New: Creativity
Marking the launch of the new edition of the Journal of Humanities and Rehabilitation - itself a notable and new creative venture - this post is about creativity.
Physiotherapy ought to be a vehicle for all sorts of creative expression, given that so much of what we do is about bodies and movement.
I know many physiotherapists who love dance, martial arts, singing, performance art and other forms of physical expression, as well as creative thinkers, ideas people, artists, musicians, poets, photographers and writers of fiction. But there are few creative outlets for their work within physiotherapy itself. It seems there is physiotherapy, and creative expression is something that sits outside.

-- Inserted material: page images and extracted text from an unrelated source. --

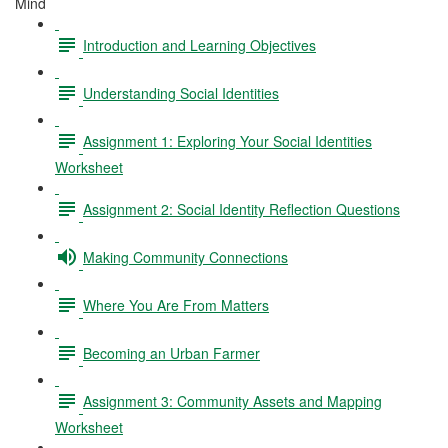
Mind
Introduction and Learning Objectives
Understanding Social Identities
Assignment 1: Exploring Your Social Identities
Worksheet
Assignment 2: Social Identity Reflection Questions
Making Community Connections
Where You Are From Matters
Becoming an Urban Farmer
Assignment 3: Community Assets and Mapping
Worksheet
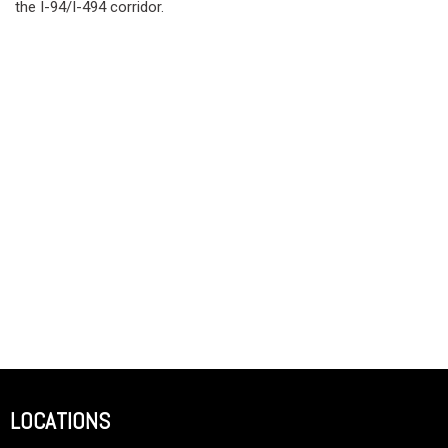
the I-94/I-494 corridor.
LOCATIONS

Why is this? Why is it that we have consistently undervalued creative expression, in favour of rigorous scientific objectivity? And at what point did we decide that we could have one but not the other?
As our practice becomes increasingly humanistic and social, we need to find new ways to express the full breadth of our work, and one way would be through the creative arts.
WCPT has run an 'Arts and Health' competition for a number of years, but these works often express safely literal renderings of traditional physiotherapy motifs, where people regain movement and overcome adversity. But there is much more that physiotherapists can say and do with the arts than this.
Physiotherapy might not only find new ways of expressing itself through creative arts, it might also find new ways of 'being' that challenge convention and lead the way in the next phase of the profession's maturation.